[Dataset rows]
■ ■ ■ ■ ■

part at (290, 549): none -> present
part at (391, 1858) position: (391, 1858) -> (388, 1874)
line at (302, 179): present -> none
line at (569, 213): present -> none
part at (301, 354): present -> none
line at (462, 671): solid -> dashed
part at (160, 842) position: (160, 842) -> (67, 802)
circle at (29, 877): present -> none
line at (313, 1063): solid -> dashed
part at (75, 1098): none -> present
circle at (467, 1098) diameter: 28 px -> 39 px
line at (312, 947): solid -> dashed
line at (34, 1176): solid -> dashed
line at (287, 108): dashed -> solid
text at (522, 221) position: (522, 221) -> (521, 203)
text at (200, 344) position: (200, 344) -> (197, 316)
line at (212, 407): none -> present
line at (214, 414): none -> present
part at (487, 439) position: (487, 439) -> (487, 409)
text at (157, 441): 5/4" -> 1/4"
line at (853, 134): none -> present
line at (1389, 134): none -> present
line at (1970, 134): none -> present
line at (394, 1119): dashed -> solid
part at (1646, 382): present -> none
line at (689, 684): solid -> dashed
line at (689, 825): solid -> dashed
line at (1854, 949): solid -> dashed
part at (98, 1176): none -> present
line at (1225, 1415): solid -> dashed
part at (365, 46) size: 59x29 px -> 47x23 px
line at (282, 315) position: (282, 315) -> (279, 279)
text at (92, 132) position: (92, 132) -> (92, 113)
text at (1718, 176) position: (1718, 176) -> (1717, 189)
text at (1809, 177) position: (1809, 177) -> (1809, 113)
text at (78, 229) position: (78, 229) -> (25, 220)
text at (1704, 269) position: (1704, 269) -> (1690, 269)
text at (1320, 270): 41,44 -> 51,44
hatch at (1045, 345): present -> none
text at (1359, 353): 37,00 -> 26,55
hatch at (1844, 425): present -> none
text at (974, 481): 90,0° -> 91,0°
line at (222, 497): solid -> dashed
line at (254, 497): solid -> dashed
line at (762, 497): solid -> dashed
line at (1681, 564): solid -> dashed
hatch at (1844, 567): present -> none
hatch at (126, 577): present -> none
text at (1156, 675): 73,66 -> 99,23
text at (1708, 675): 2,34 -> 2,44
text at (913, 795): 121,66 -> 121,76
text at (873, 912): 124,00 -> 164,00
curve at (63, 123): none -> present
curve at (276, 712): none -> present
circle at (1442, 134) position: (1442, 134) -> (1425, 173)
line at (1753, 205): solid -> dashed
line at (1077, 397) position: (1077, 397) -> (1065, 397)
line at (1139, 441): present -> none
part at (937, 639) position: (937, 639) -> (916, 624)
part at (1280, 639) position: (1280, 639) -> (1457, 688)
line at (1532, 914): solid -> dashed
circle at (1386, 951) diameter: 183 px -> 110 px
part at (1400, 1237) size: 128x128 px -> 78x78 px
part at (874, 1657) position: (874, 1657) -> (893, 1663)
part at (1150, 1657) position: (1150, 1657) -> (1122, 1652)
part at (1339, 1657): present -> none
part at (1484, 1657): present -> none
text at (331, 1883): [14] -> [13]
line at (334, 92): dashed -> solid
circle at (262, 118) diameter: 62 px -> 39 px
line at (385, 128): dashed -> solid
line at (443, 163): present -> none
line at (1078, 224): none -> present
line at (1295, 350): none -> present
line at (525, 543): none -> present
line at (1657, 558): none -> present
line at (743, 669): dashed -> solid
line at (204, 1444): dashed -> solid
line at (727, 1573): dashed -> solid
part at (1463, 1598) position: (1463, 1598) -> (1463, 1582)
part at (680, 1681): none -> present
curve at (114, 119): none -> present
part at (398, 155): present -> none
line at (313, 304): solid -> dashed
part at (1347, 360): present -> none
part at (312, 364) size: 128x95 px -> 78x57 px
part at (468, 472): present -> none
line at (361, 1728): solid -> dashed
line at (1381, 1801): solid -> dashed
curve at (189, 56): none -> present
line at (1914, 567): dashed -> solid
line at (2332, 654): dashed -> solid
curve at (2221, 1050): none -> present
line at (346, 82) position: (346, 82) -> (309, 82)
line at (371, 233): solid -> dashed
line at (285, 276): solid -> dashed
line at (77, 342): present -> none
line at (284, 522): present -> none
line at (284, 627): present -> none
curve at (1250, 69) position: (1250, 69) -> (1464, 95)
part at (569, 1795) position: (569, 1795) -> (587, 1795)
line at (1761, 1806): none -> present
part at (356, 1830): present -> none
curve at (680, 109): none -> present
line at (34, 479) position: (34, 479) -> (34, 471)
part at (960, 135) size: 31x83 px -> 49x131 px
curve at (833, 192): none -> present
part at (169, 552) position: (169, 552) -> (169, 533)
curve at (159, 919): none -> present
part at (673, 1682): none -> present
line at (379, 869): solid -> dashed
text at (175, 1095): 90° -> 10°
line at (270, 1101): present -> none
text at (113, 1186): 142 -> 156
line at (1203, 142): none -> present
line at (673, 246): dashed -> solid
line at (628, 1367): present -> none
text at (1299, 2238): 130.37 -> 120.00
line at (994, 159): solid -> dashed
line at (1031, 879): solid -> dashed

■ ■ ■ ■ ■

- _Work to be completed_:
Lay out all of the data above as a Markdown table with two columns, "No." and "Entry", putting each line's row number in the first and the line itself in the second. Leave out any blank lines.

- _Exercise solution_:
| No. | Entry |
|---|---|
| 1 | part at (290, 549): none -> present |
| 2 | part at (391, 1858) position: (391, 1858) -> (388, 1874) |
| 3 | line at (302, 179): present -> none |
| 4 | line at (569, 213): present -> none |
| 5 | part at (301, 354): present -> none |
| 6 | line at (462, 671): solid -> dashed |
| 7 | part at (160, 842) position: (160, 842) -> (67, 802) |
| 8 | circle at (29, 877): present -> none |
| 9 | line at (313, 1063): solid -> dashed |
| 10 | part at (75, 1098): none -> present |
| 11 | circle at (467, 1098) diameter: 28 px -> 39 px |
| 12 | line at (312, 947): solid -> dashed |
| 13 | line at (34, 1176): solid -> dashed |
| 14 | line at (287, 108): dashed -> solid |
| 15 | text at (522, 221) position: (522, 221) -> (521, 203) |
| 16 | text at (200, 344) position: (200, 344) -> (197, 316) |
| 17 | line at (212, 407): none -> present |
| 18 | line at (214, 414): none -> present |
| 19 | part at (487, 439) position: (487, 439) -> (487, 409) |
| 20 | text at (157, 441): 5/4" -> 1/4" |
| 21 | line at (853, 134): none -> present |
| 22 | line at (1389, 134): none -> present |
| 23 | line at (1970, 134): none -> present |
| 24 | line at (394, 1119): dashed -> solid |
| 25 | part at (1646, 382): present -> none |
| 26 | line at (689, 684): solid -> dashed |
| 27 | line at (689, 825): solid -> dashed |
| 28 | line at (1854, 949): solid -> dashed |
| 29 | part at (98, 1176): none -> present |
| 30 | line at (1225, 1415): solid -> dashed |
| 31 | part at (365, 46) size: 59x29 px -> 47x23 px |
| 32 | line at (282, 315) position: (282, 315) -> (279, 279) |
| 33 | text at (92, 132) position: (92, 132) -> (92, 113) |
| 34 | text at (1718, 176) position: (1718, 176) -> (1717, 189) |
| 35 | text at (1809, 177) position: (1809, 177) -> (1809, 113) |
| 36 | text at (78, 229) position: (78, 229) -> (25, 220) |
| 37 | text at (1704, 269) position: (1704, 269) -> (1690, 269) |
| 38 | text at (1320, 270): 41,44 -> 51,44 |
| 39 | hatch at (1045, 345): present -> none |
| 40 | text at (1359, 353): 37,00 -> 26,55 |
| 41 | hatch at (1844, 425): present -> none |
| 42 | text at (974, 481): 90,0° -> 91,0° |
| 43 | line at (222, 497): solid -> dashed |
| 44 | line at (254, 497): solid -> dashed |
| 45 | line at (762, 497): solid -> dashed |
| 46 | line at (1681, 564): solid -> dashed |
| 47 | hatch at (1844, 567): present -> none |
| 48 | hatch at (126, 577): present -> none |
| 49 | text at (1156, 675): 73,66 -> 99,23 |
| 50 | text at (1708, 675): 2,34 -> 2,44 |
| 51 | text at (913, 795): 121,66 -> 121,76 |
| 52 | text at (873, 912): 124,00 -> 164,00 |
| 53 | curve at (63, 123): none -> present |
| 54 | curve at (276, 712): none -> present |
| 55 | circle at (1442, 134) position: (1442, 134) -> (1425, 173) |
| 56 | line at (1753, 205): solid -> dashed |
| 57 | line at (1077, 397) position: (1077, 397) -> (1065, 397) |
| 58 | line at (1139, 441): present -> none |
| 59 | part at (937, 639) position: (937, 639) -> (916, 624) |
| 60 | part at (1280, 639) position: (1280, 639) -> (1457, 688) |
| 61 | line at (1532, 914): solid -> dashed |
| 62 | circle at (1386, 951) diameter: 183 px -> 110 px |
| 63 | part at (1400, 1237) size: 128x128 px -> 78x78 px |
| 64 | part at (874, 1657) position: (874, 1657) -> (893, 1663) |
| 65 | part at (1150, 1657) position: (1150, 1657) -> (1122, 1652) |
| 66 | part at (1339, 1657): present -> none |
| 67 | part at (1484, 1657): present -> none |
| 68 | text at (331, 1883): [14] -> [13] |
| 69 | line at (334, 92): dashed -> solid |
| 70 | circle at (262, 118) diameter: 62 px -> 39 px |
| 71 | line at (385, 128): dashed -> solid |
| 72 | line at (443, 163): present -> none |
| 73 | line at (1078, 224): none -> present |
| 74 | line at (1295, 350): none -> present |
| 75 | line at (525, 543): none -> present |
| 76 | line at (1657, 558): none -> present |
| 77 | line at (743, 669): dashed -> solid |
| 78 | line at (204, 1444): dashed -> solid |
| 79 | line at (727, 1573): dashed -> solid |
| 80 | part at (1463, 1598) position: (1463, 1598) -> (1463, 1582) |
| 81 | part at (680, 1681): none -> present |
| 82 | curve at (114, 119): none -> present |
| 83 | part at (398, 155): present -> none |
| 84 | line at (313, 304): solid -> dashed |
| 85 | part at (1347, 360): present -> none |
| 86 | part at (312, 364) size: 128x95 px -> 78x57 px |
| 87 | part at (468, 472): present -> none |
| 88 | line at (361, 1728): solid -> dashed |
| 89 | line at (1381, 1801): solid -> dashed |
| 90 | curve at (189, 56): none -> present |
| 91 | line at (1914, 567): dashed -> solid |
| 92 | line at (2332, 654): dashed -> solid |
| 93 | curve at (2221, 1050): none -> present |
| 94 | line at (346, 82) position: (346, 82) -> (309, 82) |
| 95 | line at (371, 233): solid -> dashed |
| 96 | line at (285, 276): solid -> dashed |
| 97 | line at (77, 342): present -> none |
| 98 | line at (284, 522): present -> none |
| 99 | line at (284, 627): present -> none |
| 100 | curve at (1250, 69) position: (1250, 69) -> (1464, 95) |
| 101 | part at (569, 1795) position: (569, 1795) -> (587, 1795) |
| 102 | line at (1761, 1806): none -> present |
| 103 | part at (356, 1830): present -> none |
| 104 | curve at (680, 109): none -> present |
| 105 | line at (34, 479) position: (34, 479) -> (34, 471) |
| 106 | part at (960, 135) size: 31x83 px -> 49x131 px |
| 107 | curve at (833, 192): none -> present |
| 108 | part at (169, 552) position: (169, 552) -> (169, 533) |
| 109 | curve at (159, 919): none -> present |
| 110 | part at (673, 1682): none -> present |
| 111 | line at (379, 869): solid -> dashed |
| 112 | text at (175, 1095): 90° -> 10° |
| 113 | line at (270, 1101): present -> none |
| 114 | text at (113, 1186): 142 -> 156 |
| 115 | line at (1203, 142): none -> present |
| 116 | line at (673, 246): dashed -> solid |
| 117 | line at (628, 1367): present -> none |
| 118 | text at (1299, 2238): 130.37 -> 120.00 |
| 119 | line at (994, 159): solid -> dashed |
| 120 | line at (1031, 879): solid -> dashed |